Богатый окружил себя журналами и газетами и принялся читать все то, что имело отношение к выставке. Помня, как история с зонтиками, чуть было, не подмочила его репутации, он побаивался, что и в прессе появится отзвук. Но по мере чтения страх у него проходил и сомненья рассеивались. Про зонтики ничего не говорилось, зато журналисты натаскали в свои статьи о картинах с изображеньями поломанных автомобилей, столько знаменитых имен художников, философов, поэтов и композиторов, что Богатый полез под кровать за энциклопедией. Книжка эта была добыта на помойке, она была сильно растрепана и доброй половины страниц в ней не хватало, ибо она служила Богатому как некое подспорье для практических нужд.
Все же он несколько имен нашел. — Ну, что ж, — думал он, — действительно, меня журналисты вознесли и окружили подходящим обществом, но дураки не пишут о главном: писали бы лучше, по какой цене окружающие меня художники продавали свои картины, тогда бы я мог ориентироваться, а так все это ветер. — Надеясь, что а вдруг, хоть один журналист найдется поделовитее и посолиднее, Богатый принялся рассматривать остальные журналы.
«Искусство и спекуляция» была озаглавлена статейка, которая привлекла его внимание. Вот, что в ней говорилось.
«Индустриализация построила свой рукотворный мир в мире нерукотворном. Она отделила людей от неба и от земли и мы живем теперь в искусственном мире только для нее и благодаря ей. Многие стихийные явления нерукотворного мира индустриализацией побеждены. Это могло бы быть фактом положительным, если бы искусственный, теперешний мир не создал взамен побежденных, естественных стихий, свои новые стихии искусственные. Индустрия держит нас в железных клещах, она требует от нас к себе любви, она хочет чтобы мы на нее любовались с таким же чувством, как скажем на вечернюю, или утреннюю звезду. Она деспотически требует от нас поклонения; не мы ей, но она нам ставит условия. Мы перед ней оказались беспомощными пигмеями и должны рабски выполнять все ее прихоти. Она поставила нас в такое безвыходное положения, что вся наша жизнь, зависит от действия кнопок. Каждое неверное нажатие кнопки может превратиться в мировую катастрофу. Божественная природа нерукотворного мира никогда не имела над человеком такой власти, даже во времена каменного века.

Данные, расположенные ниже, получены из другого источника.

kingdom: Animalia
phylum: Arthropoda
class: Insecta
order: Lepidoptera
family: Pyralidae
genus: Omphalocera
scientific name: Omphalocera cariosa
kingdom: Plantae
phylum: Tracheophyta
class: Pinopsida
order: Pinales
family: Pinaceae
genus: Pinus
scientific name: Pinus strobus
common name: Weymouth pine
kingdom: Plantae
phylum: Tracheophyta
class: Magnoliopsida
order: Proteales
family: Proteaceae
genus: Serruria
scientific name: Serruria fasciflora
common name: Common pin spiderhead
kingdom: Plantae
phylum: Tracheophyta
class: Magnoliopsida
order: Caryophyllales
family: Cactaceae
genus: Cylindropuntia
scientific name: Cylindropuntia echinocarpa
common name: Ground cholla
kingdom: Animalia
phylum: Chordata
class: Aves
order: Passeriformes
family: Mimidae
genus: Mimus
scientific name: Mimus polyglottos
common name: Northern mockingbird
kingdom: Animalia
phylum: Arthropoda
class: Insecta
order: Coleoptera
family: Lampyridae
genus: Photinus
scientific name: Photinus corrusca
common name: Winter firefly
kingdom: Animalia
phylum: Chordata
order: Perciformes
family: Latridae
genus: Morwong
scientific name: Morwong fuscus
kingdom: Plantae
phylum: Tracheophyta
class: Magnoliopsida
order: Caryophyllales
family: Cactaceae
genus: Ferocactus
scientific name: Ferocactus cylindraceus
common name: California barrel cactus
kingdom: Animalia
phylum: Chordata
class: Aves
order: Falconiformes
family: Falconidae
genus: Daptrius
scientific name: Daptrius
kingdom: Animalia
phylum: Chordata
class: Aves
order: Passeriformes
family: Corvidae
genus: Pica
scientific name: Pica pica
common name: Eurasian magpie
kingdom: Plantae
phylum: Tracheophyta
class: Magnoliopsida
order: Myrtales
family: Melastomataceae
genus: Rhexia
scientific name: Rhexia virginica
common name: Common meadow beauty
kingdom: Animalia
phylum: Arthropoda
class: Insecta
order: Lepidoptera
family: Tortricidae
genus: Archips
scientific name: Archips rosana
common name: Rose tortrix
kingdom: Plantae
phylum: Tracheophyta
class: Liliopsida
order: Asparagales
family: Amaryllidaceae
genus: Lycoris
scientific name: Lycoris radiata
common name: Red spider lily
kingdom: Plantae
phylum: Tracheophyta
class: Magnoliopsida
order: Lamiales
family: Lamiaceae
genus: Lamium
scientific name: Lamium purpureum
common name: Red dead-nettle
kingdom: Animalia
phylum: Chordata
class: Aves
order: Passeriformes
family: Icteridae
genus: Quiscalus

Ни дожди, ни молнии, ни холод, ни жара, ни разливы рек, ни потопы не имели такой порабощающей силы. Этим настроением и воспользовался этот новый художник. Он показал нам полотна с кое как наляпанными, поломанными автомобилями и мы пришли в восторг, залюбовались на них именно так, как прежде любовались наши предки нерукотворной красотой природы. Цивилизация, идущая рука об руку с индустриализацией, вытравила из наших душ всякое понимание истины и красоты».
«Говоря о картинах Богатого, можно сказать, что человек этот просто спекулянт, смекнувший, чем угодить рабам, боготворящим своего сатрапа».
«вместе с природой цивилизация победила и культуру. Осталась только у очень ограниченного числа людей, тоска по культуре. Вот почему иные писатели и художники обращают свои безнадежные взоры в сторону государств коммунистических. Задыхаясь у себя от бескультурья, они ищут свежей струи воздуха. Они искали этой струи в гитлеровской Германии. И действительно там, что-то как бы оживало, ибо культура происходит от слова культ. Там были культы, которые выразились наглядно в последней мировой войне.
Страна с символом свастики победила всю цивилизованную Европу и оказалась побежденной, когда сразилась с Россией, страной с символом „серпа и молота“ Два „культа“ перегрызли друг другу горло. Но от этих культов культуры создаться не могло и не может потому, что оба эти культа тоже порождены цивилизацией. А цивилизация так же не может породить культуру, как сын не может породить своего отца».